• **Exercises to complete**
a) In the passage on NMDA receptors, which neurotransmitter mediates most excitatory neurotransmission in the mammalian central nervous system?
b) Extend the passage on NMDA receptors, picking up after its final sentence.

• **Selected text**

----------------

Fast neuronal communication at synaptic contacts relies on neurotransmitter release from the presynaptic terminal and the majority of excitatory neurotransmission within the mammalian central nervous system is mediated by the neurotransmitter glutamate. Glutamate acts on a number of ligand gated ion channels often referred to as ’ionotropic’ receptors which when opened permit ion flux across the cell membrane and result in a change in neuronal excitability. One subtype of ionotropic glutamate receptor is the N-methyl-D-aspartate receptor (NMDAR) and these receptors play a number of roles in normal and abnormal processes within the central nervous system (CNS), ranging from learning and memory to excitotoxic neuronal cell death following stroke or brain trauma. The involvement of NMDARs in such a broad range of CNS processes and disorders has triggered a great deal of interest in understanding the molecular determinants of NMDAR function. This knowledge is not only required for teasing apart the complex mechanisms of receptor action but may also assist in the development of therapeutic strategies to combat the neurological damage induced by NMDAR overactivity.

----------------

• **Material supplied**

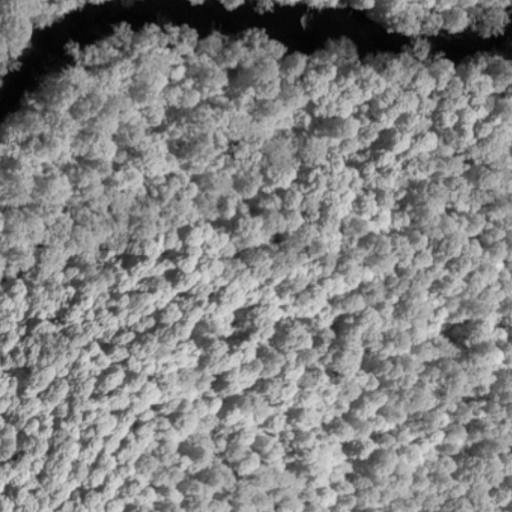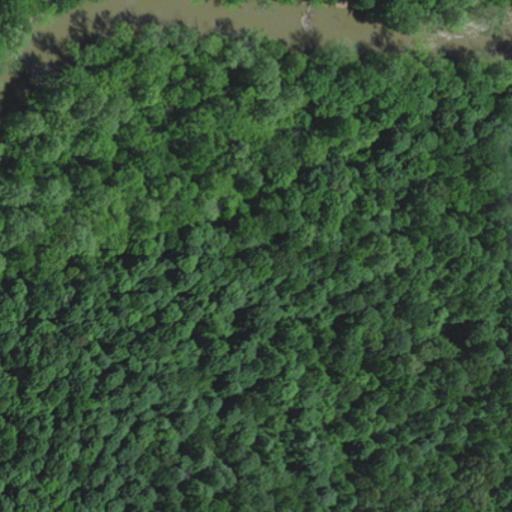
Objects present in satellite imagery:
river: (241, 15)
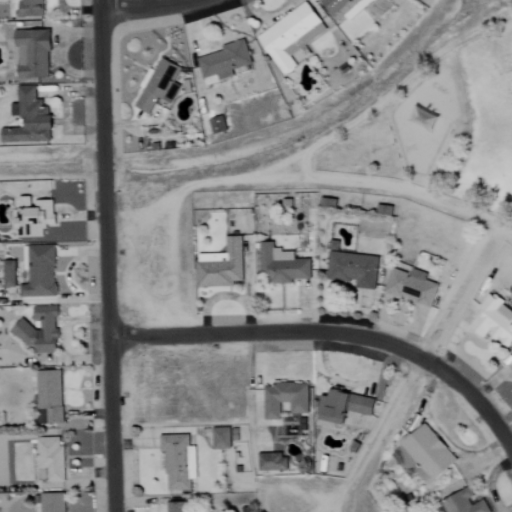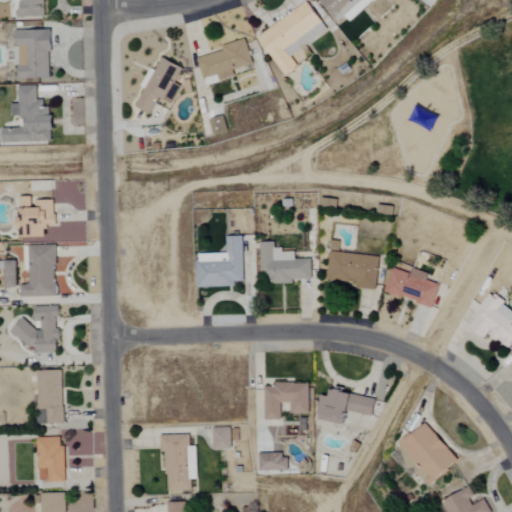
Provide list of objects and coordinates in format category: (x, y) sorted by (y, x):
building: (28, 8)
building: (346, 8)
road: (148, 9)
building: (293, 37)
building: (33, 54)
building: (224, 63)
building: (159, 86)
building: (423, 118)
building: (30, 119)
road: (453, 122)
building: (219, 126)
park: (441, 128)
road: (431, 185)
road: (407, 190)
building: (329, 204)
building: (385, 211)
building: (36, 218)
road: (108, 255)
building: (222, 266)
building: (282, 266)
building: (352, 268)
building: (41, 273)
building: (12, 275)
road: (465, 286)
building: (412, 287)
building: (494, 322)
building: (42, 331)
road: (333, 335)
building: (51, 396)
building: (286, 399)
building: (344, 407)
road: (380, 436)
building: (225, 438)
building: (425, 455)
building: (51, 460)
building: (179, 461)
building: (274, 462)
building: (53, 502)
building: (463, 502)
building: (177, 507)
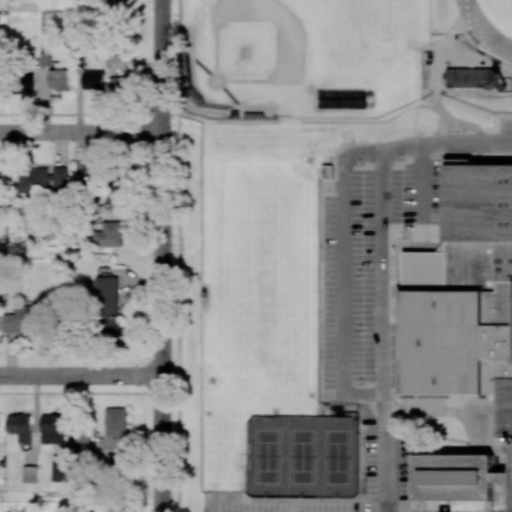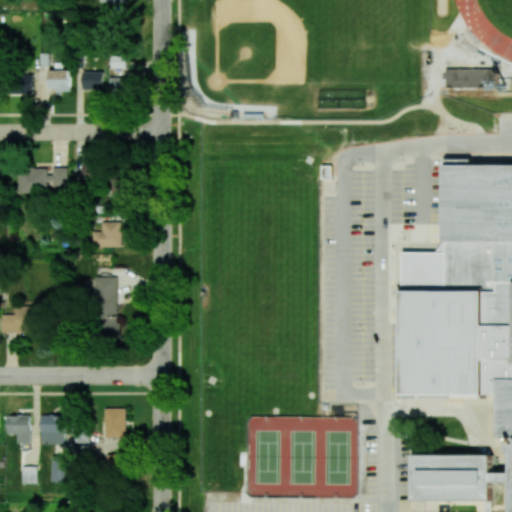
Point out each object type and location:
building: (111, 1)
track: (489, 23)
park: (252, 44)
building: (118, 61)
building: (471, 77)
building: (59, 80)
building: (92, 80)
building: (21, 82)
building: (118, 85)
road: (250, 122)
road: (81, 130)
road: (447, 142)
building: (41, 178)
building: (117, 188)
building: (109, 234)
road: (162, 256)
road: (342, 277)
building: (106, 296)
building: (21, 320)
building: (462, 324)
building: (110, 327)
road: (384, 331)
road: (81, 374)
building: (115, 422)
building: (20, 427)
building: (52, 429)
building: (79, 435)
park: (265, 456)
park: (300, 457)
park: (335, 457)
building: (60, 468)
building: (29, 474)
building: (456, 477)
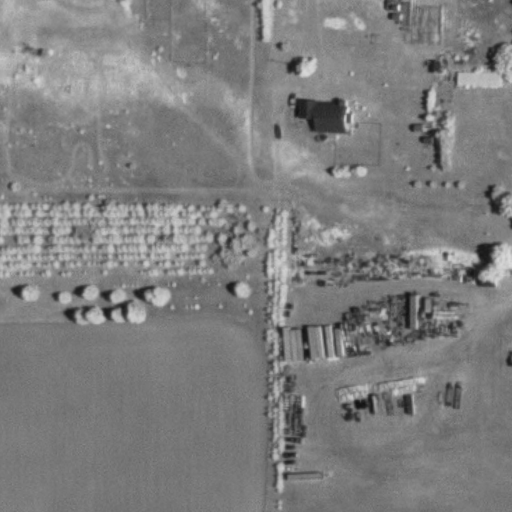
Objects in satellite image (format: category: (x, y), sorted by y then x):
building: (480, 79)
building: (330, 113)
building: (417, 313)
building: (356, 332)
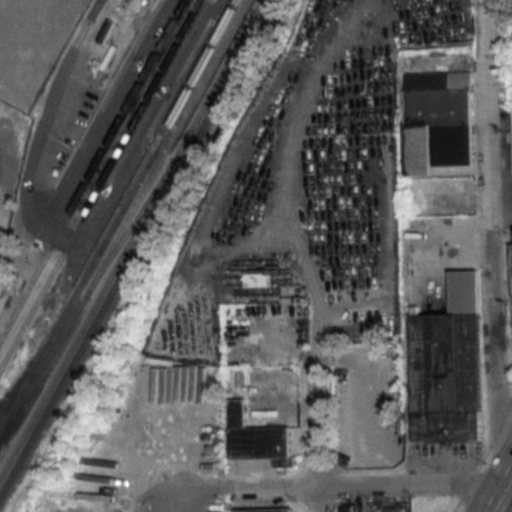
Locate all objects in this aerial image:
railway: (204, 82)
railway: (215, 85)
building: (439, 120)
railway: (86, 172)
road: (501, 213)
road: (491, 228)
building: (382, 242)
railway: (136, 246)
building: (511, 253)
building: (448, 367)
road: (311, 391)
building: (258, 438)
road: (509, 484)
road: (268, 487)
road: (509, 488)
road: (409, 489)
road: (182, 491)
road: (501, 500)
building: (345, 508)
building: (264, 510)
road: (494, 511)
road: (495, 511)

----------------

• **Answers below**
a) Glutamate.

b)
NMDARs are heteromeric protein complexes made up of different types of subunit and my laboratory is interested in understanding how specific regions or ’functional’ domains within these receptor subunits can specify distinct pharmacological or functional properties. We are also interested in exploring the impact of NMDARs with altered pharmacological properties on neuronal function. The laboratory is a using variety of molecular biological, biochemical and functional methods to understand the roles played by these domains in receptor function and pharmacology.


Recent publications:

1. Chen P E, Geballe M T, Katz E, Erreger K, Livesey M R, O'Toole K K, Le P, Lee C J, Snyder J P, Traynelis S F and Wyllie D J. Modulation of glycine potency in rat recombinant NMDA receptors containing chimeric NR2A/2D subunits expressed in Xenopus laevis oocytes. (2008) Journal of Physiology. 586:227-45.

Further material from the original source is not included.